The non-linear kernels allow the SVM to separate non-linear data linearly in a high dimensional space. The RBF kernel is probably the most popular non-linear kernel.

I was told that the RBF kernel is Gaussian, and therefore is infinitely differentive. With this property, the RBF kernel can map the data from a low dimensional space to an INFINITE dimensional space. I have 2 questions:

1) Could anyone explain why the number of feature space after mapping is corresponding to the derivatives of the kernel? I am not clear on this part. 2) There are many non-linear kernels, such as polynomial kernel, and I believe they are also able to map the data from a low dimensional space to an infinite dimensional space. But why the RBF kernel is more popular then them?

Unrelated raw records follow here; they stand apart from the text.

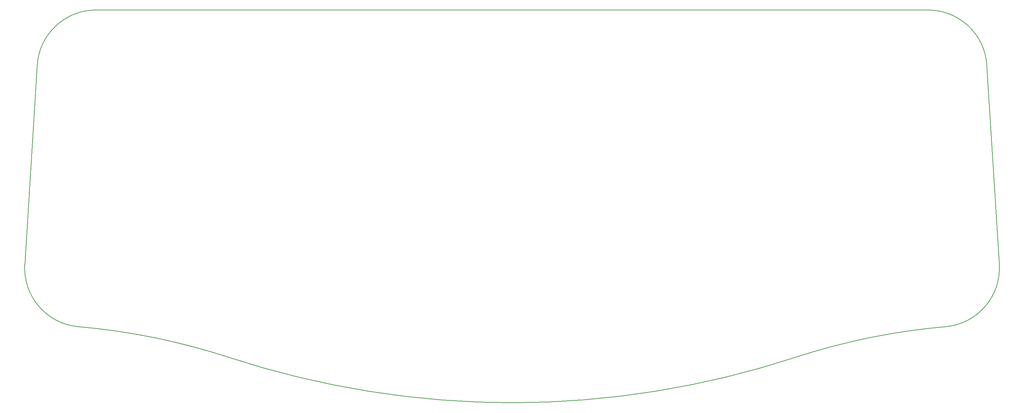
<source format=gm1>
G04 #@! TF.GenerationSoftware,KiCad,Pcbnew,(5.1.4-0)*
G04 #@! TF.CreationDate,2020-10-31T16:51:10+08:00*
G04 #@! TF.ProjectId,ahokore,61686f6b-6f72-4652-9e6b-696361645f70,rev?*
G04 #@! TF.SameCoordinates,Original*
G04 #@! TF.FileFunction,Profile,NP*
%FSLAX46Y46*%
G04 Gerber Fmt 4.6, Leading zero omitted, Abs format (unit mm)*
G04 Created by KiCad (PCBNEW (5.1.4-0)) date 2020-10-31 16:51:10*
%MOMM*%
%LPD*%
G04 APERTURE LIST*
%ADD10C,0.200000*%
G04 APERTURE END LIST*
D10*
X72078652Y6552060D02*
G75*
G02X300000Y-5000000I-72378292J220947939D01*
G01*
X72078412Y6552794D02*
G75*
G02X110367267Y14369073I52921588J-161552794D01*
G01*
X124046932Y30249078D02*
G75*
G02X110367267Y14369073I-14970789J-935675D01*
G01*
X120879020Y80935674D02*
X124046932Y30249078D01*
X105908231Y95000000D02*
G75*
G02X120879020Y80935674I0J-15000000D01*
G01*
X-105908231Y95000000D02*
X105908231Y95000000D01*
X-120879020Y80935674D02*
G75*
G02X-105908231Y95000000I14970789J-935674D01*
G01*
X-124046932Y30249078D02*
X-120879020Y80935674D01*
X-110367267Y14369073D02*
G75*
G02X-124046932Y30249078I1291124J14944330D01*
G01*
X-110367267Y14369074D02*
G75*
G02X-72078412Y6552795I-14632733J-169369074D01*
G01*
X300000Y-5000000D02*
G75*
G02X-72078412Y6552795I-360J232500000D01*
G01*
M02*

</source>
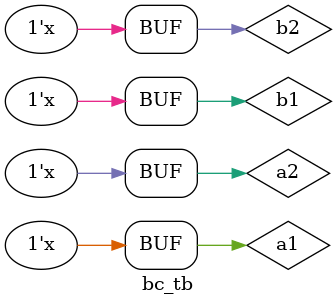
<source format=v>
`timescale 1ns / 1ps


module bc_tb;
reg a1,a2,b1,b2;
wire f1,f2,f3;
bc u_bc(
.a1(a1), .b1(b1), .a2(a2), .b2(b2), .f1(f1), .f2(f2), .f3(f3)
);
initial begin
    a1=1'b0;
    b1=1'b0;
    a2=1'b0;
    b2=1'b0;      
    
end
always @(a1 or b1 or a2 or b2)begin
    a1 <= #80 ~a1;
    a2 <= #40 ~a2;
    b1 <= #20 ~b1;
    b2 <= #10 ~b2;   
 end
endmodule

</source>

Thank you for your help in advance.

1

1 Answers

1
votes

1) Could anyone explain why the number of feature space after mapping is corresponding to the derivatives of the kernel? I am not clear on this part.

It has nothing to do with being differentiable, linear kernel is also infinitely differentiable and does not map to any higher dimensional space, whoever told you that it is the reason -- lied or did not understand the math behind it. The infinite dimension comes from the mapping

phi(x) = Nor(x, sigma^2)

in other words you are mapping your point into function being a Gaussian distribution, which is an element of L^2 space, infinitely dimension space of continuous function, where scalar product is defined as an integral of multiplication of functions, so

<f,g> = int f(a)g(a) da

and as such

<phi(x),phi(y)> = int Nor(x,sigma^2)(a)Nor(y,sigma^2)(a) da 
                = X exp(-(x-y)^2 / (4sigma^2) )

for some normalising constant X (which is completely unimportant). In other words, Gaussian kernel is a scalar product between two functions, which have infinite dimensions.

2) There are many non-linear kernels, such as polynomial kernel, and I believe they are also able to map the data from a low dimensional space to an infinite dimensional space. But why the RBF kernel is more popular then them?

Polynomial kernel maps into feature space with O(d^p) dimensions, where d is input space dimension and p is polynomial degree, so it is far from being infinite. Why is Gaussian popular? Because it works, and is quite easy to use and fast to compute. From theoretical point of view it also has guarantees of learning any arbitrary set of points (with small enough variances used).